キャビネットはスーパーオレンジという洗剤で磨き、最後に万能ワックスクリーナーで仕上げました。かなり汚れが落ちた様です。シャーシーを取り付けて、とりあえずラジオとしては動作が確認できました。キットのせいかシャーシーの配置が悪く、ダイアル目盛り板がかなり後ろ側になっており、その割にツマミが飛び出ていたりと、あまり良い出来ではない。一応音が出る様になりましたが、また細かな調整は実施してません。ツマミは左側から、電源スイッチ兼音質調整・レコードとラジオ切り替え・ラジオ同調・ラジオ音量調整である。
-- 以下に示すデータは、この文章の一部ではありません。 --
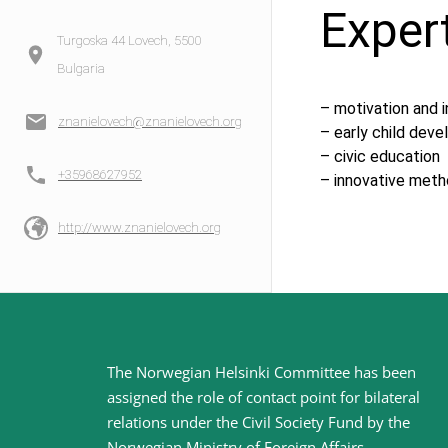
Exper
Turgoska 44 Lovech, 5500
Bulgaria
– motivation and 
znanielovech@znanielovech.org
– early child dev
– civic education
+35968627952
– innovative meth
http://www.znanielovech.org
Site
The Norwegian Helsinki Committee has been
assigned the role of contact point for bilateral
footer
relations under the Civil Society Fund by the
Norwegian Ministry of Foreign Affairs
.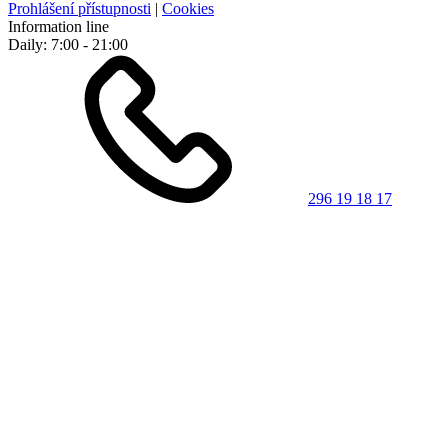
Prohlášení přístupnosti
|
Cookies
Information line
Daily: 7:00 - 21:00
296 19 18 17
モーター回路には、直列にコンデンサーらしき部品が入っている。試しに通電してみると、回転が異常に遅い。コンデンサーを通さずに直接モーターに通電すると、今度はモーター回転が少し速すぎるが、回転調整レバーでの調整範囲内であるので、危険なコンデンサーをバイパスして配線することにした。


ターンテーブル上部に、SPECILALの文字が見られるが、メーカー名では無さそうだ。


修復が完了したところ。ターンテーブル部分は、モーターやギアに注油して、回転もスムーズになった。久々に78回転のSPレコードを出してきて試聴した。骨董市で買ってきた「愛国行進曲」である。戦時下の音楽であろうか?この蓄音器で聞くと、趣がある。各種調整も実施し、問題無さそうなので完了とする。形見の品、大切に末永くお使いください!

以上、修復作業時間は約18時間、交換部品代は約5,500円でした。